Thank you, Nicholas, Skye thought. She wouldn’t wait for his letter; instead she’d write to him first and tell him what she’d just done.
* * *
The next morning inside the hut at Hatfield there was a buzz of conversation to rival a Merlin engine.
“You’re in the papers again,” Mona told Skye, holding up a copy of the Evening Post.
“And I heard the MPs were talking about you in Parliament yesterday,” Rose added. “What did you say at the lunch? And why were you there?”
“Can I see that?” Skye asked, and took the newspaper from Mona.
They had reproduced the photograph of her stepping out of the plane with her hand in her hair, the sunlight falling on her face in a way that made her look young—which she supposed she was—as if she knew nothing of cynicism, as if she were barely old enough to have finished school, let alone be asked to remove her clothing. And that, thankfully, was the point. The newspapers had taken her side.
The MPs at the lunch had been outraged by what Skye had said and they’d taken her case to Parliament to argue that there was a very simple solution to the problem of not having enough RAF pilots: let the women of the ATA ferry more types of aircraft in order to free up the men to fight. The debate had raged for hours, with many still convinced that it was unnatural for a woman to sit in the cockpit of an airplane, and others unable to see how it was any different to allowing a woman to sit behind the wheel of a car. But nothing had been resolved, except to bring the nation’s spotlight back onto Skye and her fellow ATA women.
“I’m sorry,” she said. “I’ve done it again.”
“You have to be joking,” Rose said crisply. “You said what everybody in this room has been wanting to say since the day we started.”
At that, Skye sank into the nearest chair, rested her elbows on the table, covered her eyes with her hands and started to cry.
The women gathered around her. Joan offered a clean hanky, Rose held Skye as if she were her mother. Mona, who
had started the whole thing off by landing awkwardly in the Lysander, made Skye a cup of hot, strong tea just the way she liked it, using at least two days’ worth of the precious rationed leaves.

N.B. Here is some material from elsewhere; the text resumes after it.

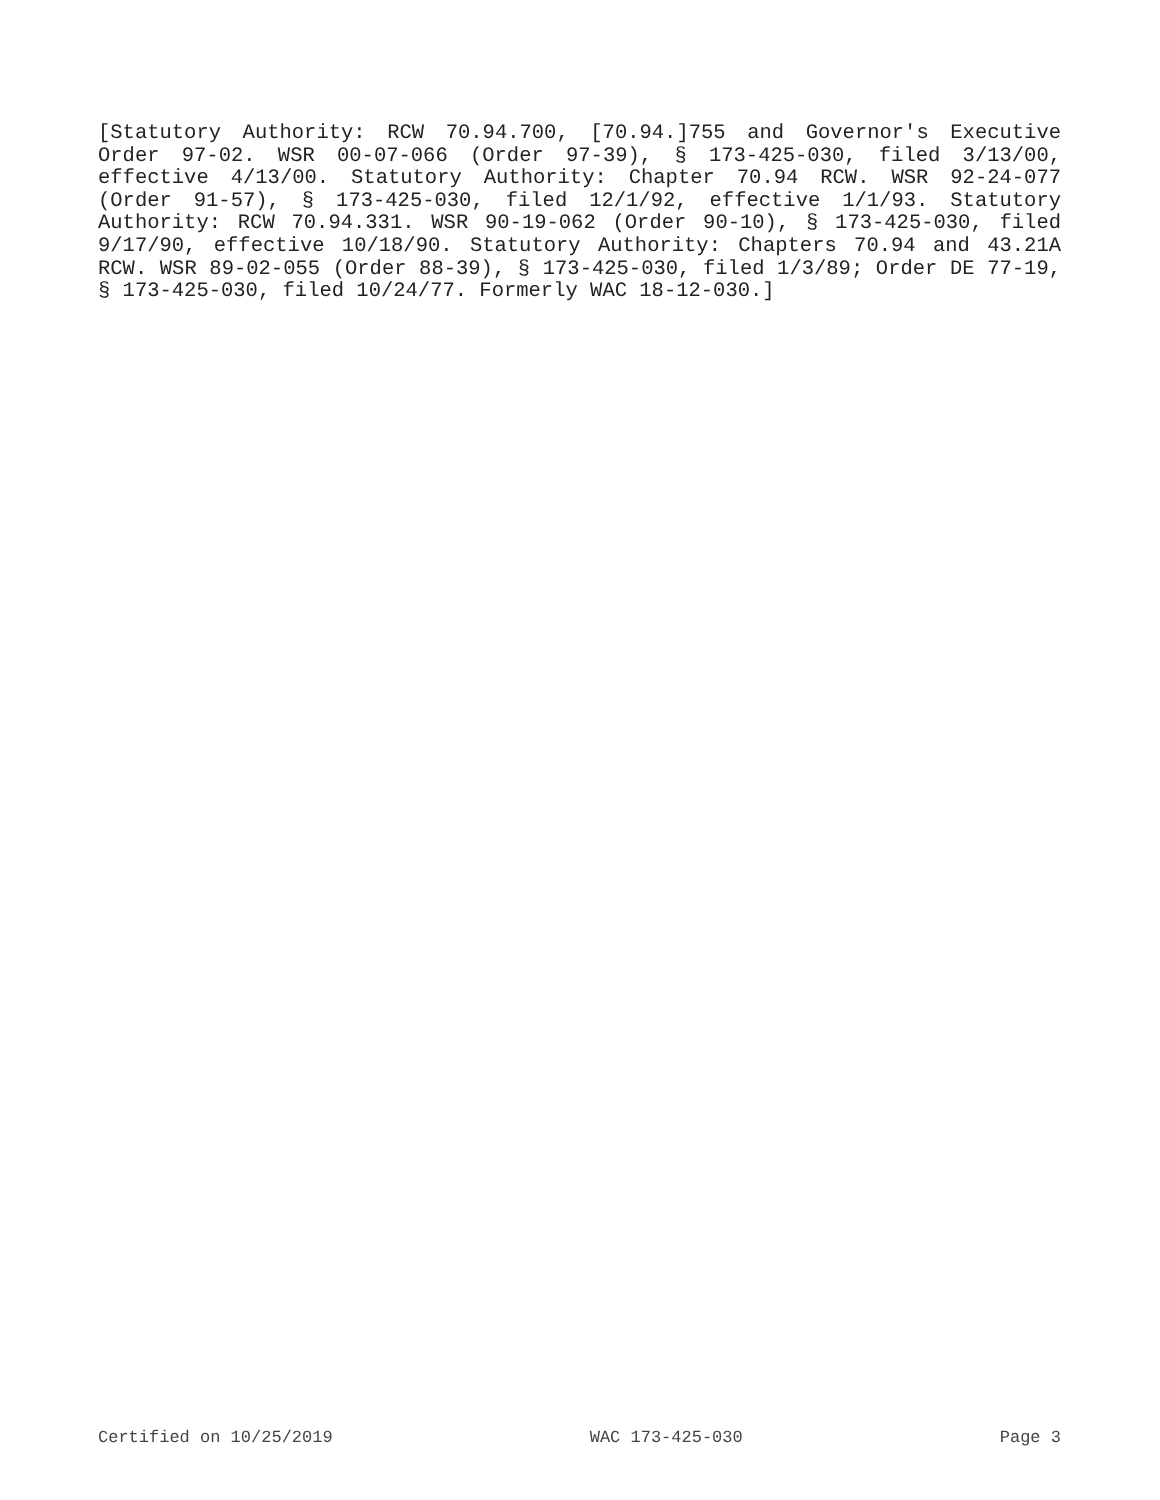[Statutory Authority: RCW 70.94.700, [70.94.]755 and Governor's Executive Order 97-02. WSR 00-07-066 (Order 97-39), § 173-425-030, filed 3/13/00, effective 4/13/00. Statutory Authority: Chapter 70.94 RCW. WSR 92-24-077 (Order 91-57), § 173-425-030, filed 12/1/92, effective 1/1/93. Statutory Authority: RCW 70.94.331. WSR 90-19-062 (Order 90-10), § 173-425-030, filed 9/17/90, effective 10/18/90. Statutory Authority: Chapters 70.94 and 43.21A RCW. WSR 89-02-055 (Order 88-39), § 173-425-030, filed 1/3/89; Order DE 77-19, § 173-425-030, filed 10/24/77. Formerly WAC 18-12-030.]
Certified on 10/25/2019 WAC 173-425-030 Page 3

Then Pauline Gower and the air marshal from yesterday’s lunch entered the hut.
“Skye, I’d like to see you in five minutes, please,” Pauline said, before ushering the air marshal past, even though no amount of hurrying could make him oblivious to the fact that Skye was bawling and nobody was doing any work.
Rose broke the silence. “Right, wipe your face, Skye. I’ll do your hair. Joanie’s best at powder and lipstick.”
Before Skye could blink, all hands in the hut had turned their full attention to her face, her uniform and her coiffure.
“He’s come to fire me,” Skye said, clutching the ends of her cerulean scarf.
“Then he’ll have to fire us all,” Joan said firmly.
“No,” Skye protested. “You can’t.”
“Nonsense,” Rose said. “Otherwise it’s like saying we agree with them. And I am never again taking off my clothes for a medical examination.”
“It’s funny, isn’t it,” Joan added pensively, “you think if you’re being asked to do something by someone so senior, it must be all right. Even though you know it isn’t. But you convince yourself that you’re the one who’s wrong.”
Heads nodded in agreement and Skye saw cheeks flush pink as the women remembered what they’d been asked to do, and that they’d done it, unwillingly, hating it, but believing they had no choice. Rose whisked away a tear, then resumed work on Skye’s hair.
Within five minutes, Skye was declared ready. She tapped on Pauline’s door.
“This is Air Marshal Wylde,” Pauline said, introducing Skye to the man she knew from childhood. “And this is Second Officer Penrose.”
Wylde nodded.
“Air Marshal Wylde believes there has been a communication error,” Pauline continued. “As a result, a new doctor is conducting the medical assessments. Yours has been rescheduled for this afternoon. You are to wear your uniform at all times. Once your medical examination is complete, the inquest will be concluded. Then I will be selecting four pilots to attend training at White Waltham to fly Spitfires and other Class II jets for the ATA.”